→ **Request**
Include in the output exactly the lines from the opening of the data through the line containing "nt aux usages", and nothing more.
··· Information shown
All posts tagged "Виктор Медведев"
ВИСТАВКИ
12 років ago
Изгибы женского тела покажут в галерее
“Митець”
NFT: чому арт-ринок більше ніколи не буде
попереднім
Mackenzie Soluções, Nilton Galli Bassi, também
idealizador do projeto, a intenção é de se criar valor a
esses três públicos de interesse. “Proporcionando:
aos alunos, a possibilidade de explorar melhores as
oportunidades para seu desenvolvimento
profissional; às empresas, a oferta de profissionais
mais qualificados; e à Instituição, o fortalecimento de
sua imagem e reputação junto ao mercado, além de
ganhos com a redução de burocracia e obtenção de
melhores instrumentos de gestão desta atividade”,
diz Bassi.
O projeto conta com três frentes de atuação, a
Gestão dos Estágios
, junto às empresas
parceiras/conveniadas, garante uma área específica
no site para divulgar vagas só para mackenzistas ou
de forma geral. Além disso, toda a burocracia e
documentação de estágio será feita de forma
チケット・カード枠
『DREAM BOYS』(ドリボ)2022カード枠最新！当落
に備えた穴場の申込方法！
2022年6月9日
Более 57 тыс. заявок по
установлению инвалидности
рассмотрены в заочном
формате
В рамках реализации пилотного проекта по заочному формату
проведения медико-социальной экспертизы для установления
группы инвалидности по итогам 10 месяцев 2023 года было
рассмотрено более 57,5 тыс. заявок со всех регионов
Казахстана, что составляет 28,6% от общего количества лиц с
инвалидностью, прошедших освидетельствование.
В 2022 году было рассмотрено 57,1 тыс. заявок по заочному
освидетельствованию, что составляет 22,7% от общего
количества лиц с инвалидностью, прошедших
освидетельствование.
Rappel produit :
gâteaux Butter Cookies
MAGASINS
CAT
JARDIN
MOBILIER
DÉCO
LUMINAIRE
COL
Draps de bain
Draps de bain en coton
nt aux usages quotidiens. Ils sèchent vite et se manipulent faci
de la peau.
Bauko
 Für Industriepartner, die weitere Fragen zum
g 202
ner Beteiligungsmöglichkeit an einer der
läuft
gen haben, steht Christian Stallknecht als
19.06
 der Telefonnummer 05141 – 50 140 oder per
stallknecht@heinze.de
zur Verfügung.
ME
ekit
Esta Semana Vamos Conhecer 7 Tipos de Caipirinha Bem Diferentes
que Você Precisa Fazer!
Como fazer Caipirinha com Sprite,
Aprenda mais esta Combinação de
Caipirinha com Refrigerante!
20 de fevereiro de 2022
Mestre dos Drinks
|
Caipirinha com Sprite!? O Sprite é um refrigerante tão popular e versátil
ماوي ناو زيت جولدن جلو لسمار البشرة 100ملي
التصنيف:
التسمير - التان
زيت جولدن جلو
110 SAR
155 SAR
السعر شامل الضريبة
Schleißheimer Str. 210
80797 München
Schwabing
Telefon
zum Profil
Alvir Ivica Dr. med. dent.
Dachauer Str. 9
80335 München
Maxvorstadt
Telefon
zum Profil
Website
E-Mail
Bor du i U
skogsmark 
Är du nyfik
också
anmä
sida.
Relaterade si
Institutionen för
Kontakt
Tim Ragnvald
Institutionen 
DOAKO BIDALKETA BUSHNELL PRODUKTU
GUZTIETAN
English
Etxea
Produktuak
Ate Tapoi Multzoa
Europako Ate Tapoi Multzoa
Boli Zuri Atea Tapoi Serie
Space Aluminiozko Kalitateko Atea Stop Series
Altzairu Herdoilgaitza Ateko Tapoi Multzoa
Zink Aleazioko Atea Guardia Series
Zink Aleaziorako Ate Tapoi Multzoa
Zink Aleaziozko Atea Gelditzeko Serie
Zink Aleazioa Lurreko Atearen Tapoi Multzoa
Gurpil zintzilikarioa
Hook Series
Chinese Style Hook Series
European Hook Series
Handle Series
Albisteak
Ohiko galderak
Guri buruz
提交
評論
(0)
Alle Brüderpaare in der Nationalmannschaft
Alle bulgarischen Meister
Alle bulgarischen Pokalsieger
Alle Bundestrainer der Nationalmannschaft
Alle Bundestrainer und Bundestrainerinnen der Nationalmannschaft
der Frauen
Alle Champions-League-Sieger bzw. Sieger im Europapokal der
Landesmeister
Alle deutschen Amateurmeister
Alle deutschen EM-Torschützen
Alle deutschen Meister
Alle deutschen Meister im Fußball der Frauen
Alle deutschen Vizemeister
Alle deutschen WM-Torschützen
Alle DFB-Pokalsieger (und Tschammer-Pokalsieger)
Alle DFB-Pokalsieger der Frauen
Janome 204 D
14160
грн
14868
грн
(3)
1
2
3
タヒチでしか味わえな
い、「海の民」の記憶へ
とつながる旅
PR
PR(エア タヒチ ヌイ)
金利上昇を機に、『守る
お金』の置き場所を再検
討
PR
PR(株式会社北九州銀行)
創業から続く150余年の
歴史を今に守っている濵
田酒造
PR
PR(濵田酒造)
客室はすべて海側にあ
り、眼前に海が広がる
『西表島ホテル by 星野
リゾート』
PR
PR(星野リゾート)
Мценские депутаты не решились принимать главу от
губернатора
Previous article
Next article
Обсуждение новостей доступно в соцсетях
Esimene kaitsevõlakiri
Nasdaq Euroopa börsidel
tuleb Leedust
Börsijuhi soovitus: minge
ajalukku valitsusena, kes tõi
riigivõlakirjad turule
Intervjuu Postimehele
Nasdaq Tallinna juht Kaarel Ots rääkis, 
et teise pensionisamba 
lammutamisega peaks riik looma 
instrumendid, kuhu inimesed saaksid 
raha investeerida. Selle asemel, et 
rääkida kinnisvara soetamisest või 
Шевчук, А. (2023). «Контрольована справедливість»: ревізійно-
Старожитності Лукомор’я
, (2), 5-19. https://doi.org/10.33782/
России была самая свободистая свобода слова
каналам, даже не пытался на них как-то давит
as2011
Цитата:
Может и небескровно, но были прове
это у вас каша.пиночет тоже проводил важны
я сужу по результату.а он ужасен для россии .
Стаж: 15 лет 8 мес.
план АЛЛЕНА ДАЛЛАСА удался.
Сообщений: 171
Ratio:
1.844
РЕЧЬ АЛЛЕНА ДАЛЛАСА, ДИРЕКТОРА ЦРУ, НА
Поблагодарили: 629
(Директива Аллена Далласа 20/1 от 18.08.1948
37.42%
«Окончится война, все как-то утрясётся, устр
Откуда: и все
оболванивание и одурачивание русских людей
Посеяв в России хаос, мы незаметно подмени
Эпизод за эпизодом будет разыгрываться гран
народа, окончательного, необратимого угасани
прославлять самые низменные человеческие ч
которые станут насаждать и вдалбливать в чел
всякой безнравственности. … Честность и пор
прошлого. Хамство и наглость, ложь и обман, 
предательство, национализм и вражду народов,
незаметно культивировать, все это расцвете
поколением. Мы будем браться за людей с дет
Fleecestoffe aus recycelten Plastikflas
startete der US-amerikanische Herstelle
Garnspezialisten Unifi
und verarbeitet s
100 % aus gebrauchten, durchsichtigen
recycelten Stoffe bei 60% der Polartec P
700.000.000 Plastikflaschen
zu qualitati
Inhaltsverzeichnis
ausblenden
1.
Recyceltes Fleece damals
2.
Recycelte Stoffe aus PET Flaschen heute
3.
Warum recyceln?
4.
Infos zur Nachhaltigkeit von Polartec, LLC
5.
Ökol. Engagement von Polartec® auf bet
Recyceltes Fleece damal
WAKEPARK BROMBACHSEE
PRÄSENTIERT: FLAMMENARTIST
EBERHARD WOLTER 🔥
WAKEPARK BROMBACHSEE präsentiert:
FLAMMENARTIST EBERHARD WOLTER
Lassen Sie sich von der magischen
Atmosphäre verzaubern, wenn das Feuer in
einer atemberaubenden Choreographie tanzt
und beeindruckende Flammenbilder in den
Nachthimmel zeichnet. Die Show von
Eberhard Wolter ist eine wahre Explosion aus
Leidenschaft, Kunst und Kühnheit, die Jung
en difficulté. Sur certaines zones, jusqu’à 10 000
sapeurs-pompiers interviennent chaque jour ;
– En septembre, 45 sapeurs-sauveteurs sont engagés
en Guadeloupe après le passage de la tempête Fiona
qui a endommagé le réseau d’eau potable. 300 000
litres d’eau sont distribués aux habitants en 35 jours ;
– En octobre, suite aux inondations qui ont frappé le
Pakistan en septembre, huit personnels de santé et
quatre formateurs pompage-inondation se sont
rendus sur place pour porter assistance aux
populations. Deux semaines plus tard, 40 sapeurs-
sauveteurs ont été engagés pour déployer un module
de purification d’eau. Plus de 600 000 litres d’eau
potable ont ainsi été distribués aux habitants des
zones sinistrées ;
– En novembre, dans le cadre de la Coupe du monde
······
→ **Answer to the problem**
All posts tagged "Виктор Медведев"
ВИСТАВКИ
12 років ago
Изгибы женского тела покажут в галерее
“Митець”
NFT: чому арт-ринок більше ніколи не буде
попереднім
Mackenzie Soluções, Nilton Galli Bassi, também
idealizador do projeto, a intenção é de se criar valor a
esses três públicos de interesse. “Proporcionando:
aos alunos, a possibilidade de explorar melhores as
oportunidades para seu desenvolvimento
profissional; às empresas, a oferta de profissionais
mais qualificados; e à Instituição, o fortalecimento de
sua imagem e reputação junto ao mercado, além de
ganhos com a redução de burocracia e obtenção de
melhores instrumentos de gestão desta atividade”,
diz Bassi.
O projeto conta com três frentes de atuação, a
Gestão dos Estágios
, junto às empresas
parceiras/conveniadas, garante uma área específica
no site para divulgar vagas só para mackenzistas ou
de forma geral. Além disso, toda a burocracia e
documentação de estágio será feita de forma
チケット・カード枠
『DREAM BOYS』(ドリボ)2022カード枠最新！当落
に備えた穴場の申込方法！
2022年6月9日
Более 57 тыс. заявок по
установлению инвалидности
рассмотрены в заочном
формате
В рамках реализации пилотного проекта по заочному формату
проведения медико-социальной экспертизы для установления
группы инвалидности по итогам 10 месяцев 2023 года было
рассмотрено более 57,5 тыс. заявок со всех регионов
Казахстана, что составляет 28,6% от общего количества лиц с
инвалидностью, прошедших освидетельствование.
В 2022 году было рассмотрено 57,1 тыс. заявок по заочному
освидетельствованию, что составляет 22,7% от общего
количества лиц с инвалидностью, прошедших
освидетельствование.
Rappel produit :
gâteaux Butter Cookies
MAGASINS
CAT
JARDIN
MOBILIER
DÉCO
LUMINAIRE
COL
Draps de bain
Draps de bain en coton
nt aux usages quotidiens. Ils sèchent vite et se manipulent faci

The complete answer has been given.